Listed entries:
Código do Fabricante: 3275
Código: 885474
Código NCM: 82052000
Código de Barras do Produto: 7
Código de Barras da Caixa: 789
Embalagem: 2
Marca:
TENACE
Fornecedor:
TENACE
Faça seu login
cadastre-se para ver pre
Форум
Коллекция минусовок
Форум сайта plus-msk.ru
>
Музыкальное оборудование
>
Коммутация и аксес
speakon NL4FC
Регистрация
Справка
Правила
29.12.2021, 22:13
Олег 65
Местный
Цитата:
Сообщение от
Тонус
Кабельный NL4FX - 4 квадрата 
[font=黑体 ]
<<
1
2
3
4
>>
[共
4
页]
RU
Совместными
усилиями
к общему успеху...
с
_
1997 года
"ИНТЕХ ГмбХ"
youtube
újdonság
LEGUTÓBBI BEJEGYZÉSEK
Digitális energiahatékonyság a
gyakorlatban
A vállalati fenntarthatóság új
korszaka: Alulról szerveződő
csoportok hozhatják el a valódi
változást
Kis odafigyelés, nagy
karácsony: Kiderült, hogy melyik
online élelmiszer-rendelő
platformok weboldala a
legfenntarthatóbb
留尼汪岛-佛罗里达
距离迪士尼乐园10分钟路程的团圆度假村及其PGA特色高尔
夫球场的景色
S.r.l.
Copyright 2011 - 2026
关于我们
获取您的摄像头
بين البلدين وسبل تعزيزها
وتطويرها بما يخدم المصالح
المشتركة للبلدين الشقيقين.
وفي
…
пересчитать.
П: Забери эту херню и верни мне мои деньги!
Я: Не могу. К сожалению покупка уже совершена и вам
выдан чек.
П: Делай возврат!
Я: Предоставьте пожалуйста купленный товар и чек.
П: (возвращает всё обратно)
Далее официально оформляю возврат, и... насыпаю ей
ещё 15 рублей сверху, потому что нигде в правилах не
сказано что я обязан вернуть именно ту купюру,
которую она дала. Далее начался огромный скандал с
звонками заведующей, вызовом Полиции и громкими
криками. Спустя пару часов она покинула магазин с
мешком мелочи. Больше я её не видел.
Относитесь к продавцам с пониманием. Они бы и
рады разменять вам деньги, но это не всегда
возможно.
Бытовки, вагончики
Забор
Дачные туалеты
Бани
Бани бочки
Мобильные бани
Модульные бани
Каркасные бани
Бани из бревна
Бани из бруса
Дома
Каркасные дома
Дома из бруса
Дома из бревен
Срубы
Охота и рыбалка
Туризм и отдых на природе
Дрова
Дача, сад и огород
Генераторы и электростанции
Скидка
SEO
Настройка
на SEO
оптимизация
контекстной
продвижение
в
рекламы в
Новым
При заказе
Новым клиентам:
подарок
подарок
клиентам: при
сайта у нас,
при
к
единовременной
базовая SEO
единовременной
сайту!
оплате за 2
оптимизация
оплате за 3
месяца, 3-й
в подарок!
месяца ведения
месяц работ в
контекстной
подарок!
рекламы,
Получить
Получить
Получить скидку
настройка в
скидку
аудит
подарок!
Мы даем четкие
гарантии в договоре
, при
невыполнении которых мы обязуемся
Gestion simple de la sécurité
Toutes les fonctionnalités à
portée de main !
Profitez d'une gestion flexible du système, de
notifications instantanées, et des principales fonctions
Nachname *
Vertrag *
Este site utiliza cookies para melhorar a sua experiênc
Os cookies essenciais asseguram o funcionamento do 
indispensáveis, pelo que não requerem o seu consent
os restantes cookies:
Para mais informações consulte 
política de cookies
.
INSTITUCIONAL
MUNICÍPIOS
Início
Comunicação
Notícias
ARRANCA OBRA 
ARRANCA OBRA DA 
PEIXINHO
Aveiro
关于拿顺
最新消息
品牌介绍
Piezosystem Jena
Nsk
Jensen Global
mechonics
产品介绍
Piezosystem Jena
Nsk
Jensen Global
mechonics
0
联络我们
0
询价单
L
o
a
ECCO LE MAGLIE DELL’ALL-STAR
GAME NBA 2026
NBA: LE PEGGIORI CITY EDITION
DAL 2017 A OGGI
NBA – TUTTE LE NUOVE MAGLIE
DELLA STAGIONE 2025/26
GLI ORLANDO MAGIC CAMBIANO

What to work on: Set down every entry exactly as given.

Answer section:
Código do Fabricante: 3275
Código: 885474
Código NCM: 82052000
Código de Barras do Produto: 7
Código de Barras da Caixa: 789
Embalagem: 2
Marca:
TENACE
Fornecedor:
TENACE
Faça seu login
cadastre-se para ver pre
Форум
Коллекция минусовок
Форум сайта plus-msk.ru
>
Музыкальное оборудование
>
Коммутация и аксес
speakon NL4FC
Регистрация
Справка
Правила
29.12.2021, 22:13
Олег 65
Местный
Цитата:
Сообщение от
Тонус
Кабельный NL4FX - 4 квадрата 
[font=黑体 ]
<<
1
2
3
4
>>
[共
4
页]
RU
Совместными
усилиями
к общему успеху...
с
_
1997 года
"ИНТЕХ ГмбХ"
youtube
újdonság
LEGUTÓBBI BEJEGYZÉSEK
Digitális energiahatékonyság a
gyakorlatban
A vállalati fenntarthatóság új
korszaka: Alulról szerveződő
csoportok hozhatják el a valódi
változást
Kis odafigyelés, nagy
karácsony: Kiderült, hogy melyik
online élelmiszer-rendelő
platformok weboldala a
legfenntarthatóbb
留尼汪岛-佛罗里达
距离迪士尼乐园10分钟路程的团圆度假村及其PGA特色高尔
夫球场的景色
S.r.l.
Copyright 2011 - 2026
关于我们
获取您的摄像头
بين البلدين وسبل تعزيزها
وتطويرها بما يخدم المصالح
المشتركة للبلدين الشقيقين.
وفي
…
пересчитать.
П: Забери эту херню и верни мне мои деньги!
Я: Не могу. К сожалению покупка уже совершена и вам
выдан чек.
П: Делай возврат!
Я: Предоставьте пожалуйста купленный товар и чек.
П: (возвращает всё обратно)
Далее официально оформляю возврат, и... насыпаю ей
ещё 15 рублей сверху, потому что нигде в правилах не
сказано что я обязан вернуть именно ту купюру,
которую она дала. Далее начался огромный скандал с
звонками заведующей, вызовом Полиции и громкими
криками. Спустя пару часов она покинула магазин с
мешком мелочи. Больше я её не видел.
Относитесь к продавцам с пониманием. Они бы и
рады разменять вам деньги, но это не всегда
возможно.
Бытовки, вагончики
Забор
Дачные туалеты
Бани
Бани бочки
Мобильные бани
Модульные бани
Каркасные бани
Бани из бревна
Бани из бруса
Дома
Каркасные дома
Дома из бруса
Дома из бревен
Срубы
Охота и рыбалка
Туризм и отдых на природе
Дрова
Дача, сад и огород
Генераторы и электростанции
Скидка
SEO
Настройка
на SEO
оптимизация
контекстной
продвижение
в
рекламы в
Новым
При заказе
Новым клиентам:
подарок
подарок
клиентам: при
сайта у нас,
при
к
единовременной
базовая SEO
единовременной
сайту!
оплате за 2
оптимизация
оплате за 3
месяца, 3-й
в подарок!
месяца ведения
месяц работ в
контекстной
подарок!
рекламы,
Получить
Получить
Получить скидку
настройка в
скидку
аудит
подарок!
Мы даем четкие
гарантии в договоре
, при
невыполнении которых мы обязуемся
Gestion simple de la sécurité
Toutes les fonctionnalités à
portée de main !
Profitez d'une gestion flexible du système, de
notifications instantanées, et des principales fonctions
Nachname *
Vertrag *
Este site utiliza cookies para melhorar a sua experiênc
Os cookies essenciais asseguram o funcionamento do 
indispensáveis, pelo que não requerem o seu consent
os restantes cookies:
Para mais informações consulte 
política de cookies
.
INSTITUCIONAL
MUNICÍPIOS
Início
Comunicação
Notícias
ARRANCA OBRA 
ARRANCA OBRA DA 
PEIXINHO
Aveiro
关于拿顺
最新消息
品牌介绍
Piezosystem Jena
Nsk
Jensen Global
mechonics
产品介绍
Piezosystem Jena
Nsk
Jensen Global
mechonics
0
联络我们
0
询价单
L
o
a
ECCO LE MAGLIE DELL’ALL-STAR
GAME NBA 2026
NBA: LE PEGGIORI CITY EDITION
DAL 2017 A OGGI
NBA – TUTTE LE NUOVE MAGLIE
DELLA STAGIONE 2025/26
GLI ORLANDO MAGIC CAMBIANO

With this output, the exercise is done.